A day or two later the big boss came out to take a look at the job and he came over to where I was working and looked at a corner in the twelve foot tall foundation wall we were forming. He saw some bracing he thought was inadequate and said, “You know the hydraulic pressure of that much concrete is probably going to blow out that corner the way it’s done there.”

I looked at it and said, “Well, yeah, you’re probably right. I didn’t form this corner, Randy and Monty did.” At this —and I’ll never forget this—he turned and looked me in the eye and said; “A foreman has to take responsibility for everything his crew does.”

I looked at him for a moment and simply replied; “I’ll make sure it gets taken care of.”

That was his way of telling me that I was now the official leadman and I did get an extra dollar an hour on my paycheck. And a couple years later I got promoted to foreman.

We all have those moments when something changes the way you think and set’s you on a better course that leads to favor and blessing—if we’ll humble ourselves and listen.

I remember that day well, standing there in that hole on a hot summer day some 25 years ago, covered in form oil, dust and sweat, and it was a lesson I never forgot. And I still live by that rule to this day, as a Job superintendent and as a leader in the church. With authority comes great responsibility and everything that happens under your watch is your responsibility. And you cannot throw people under the buss to make yourself look faultless.

In the end that only makes you look small, and the people you lead will stop respecting you and the quality of the work will suffer greatly. Carrying the load of others’ mistakes or failures is never easy but that is what those who would lead, whether in business or in the church, are called to do.

It’s not just taking the responsibility, it’s striving to help others avoid those mistakes going forward and to recover and recoup from the mistakes already made.

Heavy is the Head

There’s an old saying that was popularized by William Shakespeare in Henry the IV; “Heavy is the head that wears the crown.”

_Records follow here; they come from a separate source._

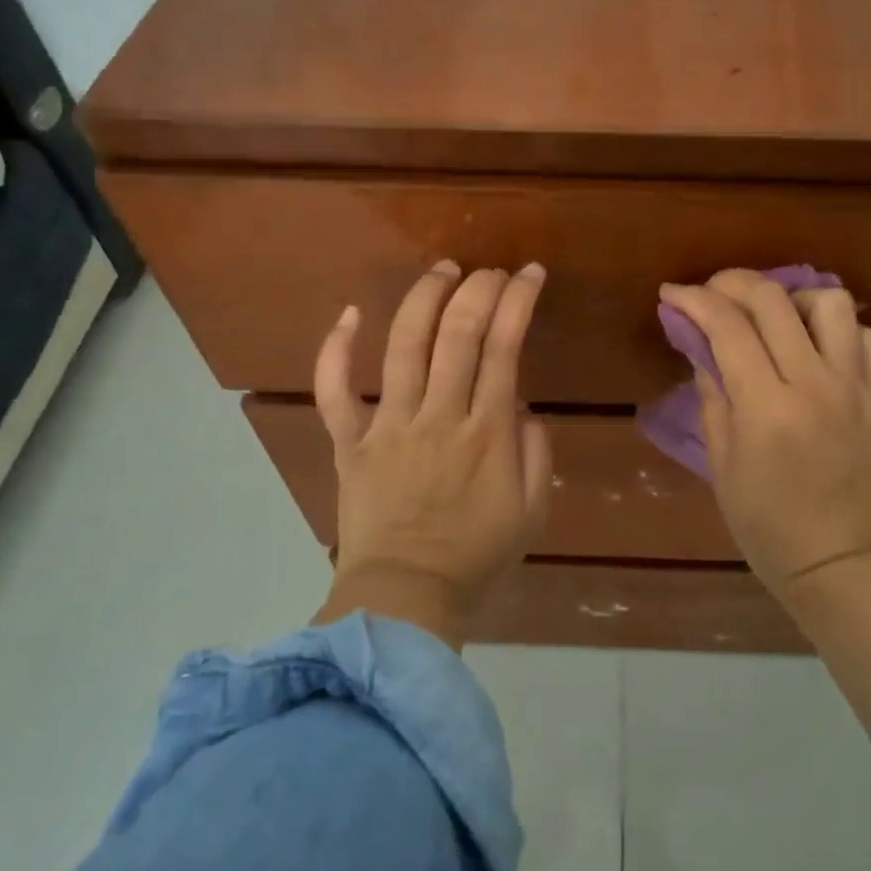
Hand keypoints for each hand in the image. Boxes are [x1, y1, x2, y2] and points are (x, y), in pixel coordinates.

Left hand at [312, 261, 551, 647]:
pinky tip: (351, 314)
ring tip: (442, 270)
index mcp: (487, 434)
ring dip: (423, 298)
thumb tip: (520, 407)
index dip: (519, 301)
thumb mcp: (533, 512)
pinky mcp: (349, 442)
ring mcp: (388, 426)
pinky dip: (337, 349)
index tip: (530, 274)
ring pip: (403, 346)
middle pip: (457, 333)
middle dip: (478, 289)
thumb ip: (536, 453)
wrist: (404, 600)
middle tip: (490, 271)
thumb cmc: (477, 557)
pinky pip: (334, 390)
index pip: (505, 347)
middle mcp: (438, 417)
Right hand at [658, 270, 870, 602]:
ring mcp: (855, 386)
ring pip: (831, 303)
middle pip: (774, 301)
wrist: (839, 562)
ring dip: (793, 299)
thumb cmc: (765, 524)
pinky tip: (816, 348)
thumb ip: (712, 394)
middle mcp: (815, 384)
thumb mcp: (722, 462)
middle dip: (732, 283)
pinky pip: (866, 336)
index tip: (671, 293)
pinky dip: (838, 330)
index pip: (727, 327)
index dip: (694, 300)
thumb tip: (700, 344)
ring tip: (772, 320)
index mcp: (767, 407)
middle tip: (710, 293)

Everyone wants to be in charge, until they are. True leaders know that they are servants who get others to follow by showing them the way, not just telling—carrying the burdens with them, not just demanding that they be carried. True leaders have been there and done that which they are now expecting of others while knowing that if the job is not done he will likely have to do or fix it himself.

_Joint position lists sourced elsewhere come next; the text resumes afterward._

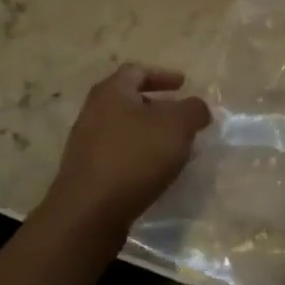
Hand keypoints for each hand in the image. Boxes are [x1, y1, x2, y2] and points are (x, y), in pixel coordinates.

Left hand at [42, 65, 211, 240]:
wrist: (89, 213)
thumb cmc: (134, 157)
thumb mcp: (177, 126)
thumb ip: (193, 110)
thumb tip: (197, 108)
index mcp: (111, 92)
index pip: (137, 71)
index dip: (163, 75)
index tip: (183, 84)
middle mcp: (93, 112)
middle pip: (129, 100)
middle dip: (158, 106)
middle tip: (182, 117)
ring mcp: (86, 144)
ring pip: (124, 129)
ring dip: (150, 133)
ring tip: (174, 147)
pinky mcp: (87, 172)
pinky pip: (119, 154)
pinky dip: (139, 155)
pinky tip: (155, 171)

Am I talking about construction or ministry? —both. Heavy is the head that wears the crown whether it’s a white hard hat or the anointing oil of ordination. And the older you get, and the more you understand the significance and the reasons why, the greater the burden becomes and the more valuable your leadership.

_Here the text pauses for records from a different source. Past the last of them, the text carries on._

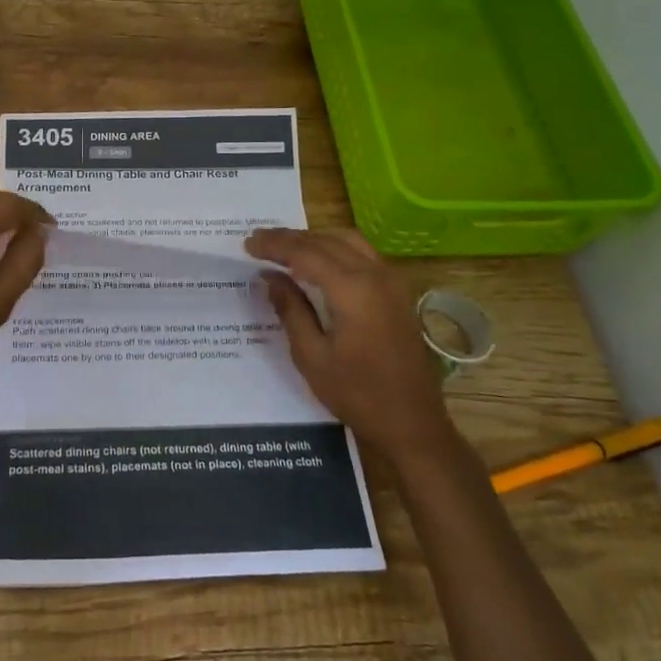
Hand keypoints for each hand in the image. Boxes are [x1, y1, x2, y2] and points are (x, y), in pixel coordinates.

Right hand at [245, 227, 461, 467]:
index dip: (274, 245)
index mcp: (352, 289)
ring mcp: (391, 281)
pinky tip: (318, 261)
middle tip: (259, 241)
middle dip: (290, 238)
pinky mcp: (397, 291)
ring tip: (285, 247)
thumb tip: (270, 277)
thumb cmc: (357, 394)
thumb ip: (290, 309)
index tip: (247, 244)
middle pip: (326, 240)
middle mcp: (375, 275)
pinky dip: (335, 247)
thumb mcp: (312, 356)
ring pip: (347, 240)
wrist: (412, 422)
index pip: (305, 253)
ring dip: (314, 239)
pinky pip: (362, 253)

If others will listen. It’s the fool who despises the words of their elders.

Which is why we are told to submit.

People who have earned their authority didn’t get there by being lazy or foolish.

It is not for naught that Jesus gives certain persons the gift of leadership and then has them earn their crown—pay their dues so to speak. Those who don’t are more likely to fall, or more likely be knocked off their high horses.

Grace and favor come to the humble.

Our humility today, our humble and faithful service, will gain us the crown of glory. We do not get to lord over anyone today as if we have already been glorified and all must look up to us. We have our greatest example of that, of course in Jesus. Jesus set aside his glory and became a servant, a suffering servant.

Exaltation through Humility. Jesus literally took the blame for everything mankind has ever done, he bore all our sins on that cross, exemplified love, grace and selflessness and is now wearing the crown of the king of glory over all the universe.

Certainly, his was a heavy head as it was crowned with thorns. But he did it because he knew that the end result was worth it, the end result being the redemption of those he loved.

The same thing that should motivate us.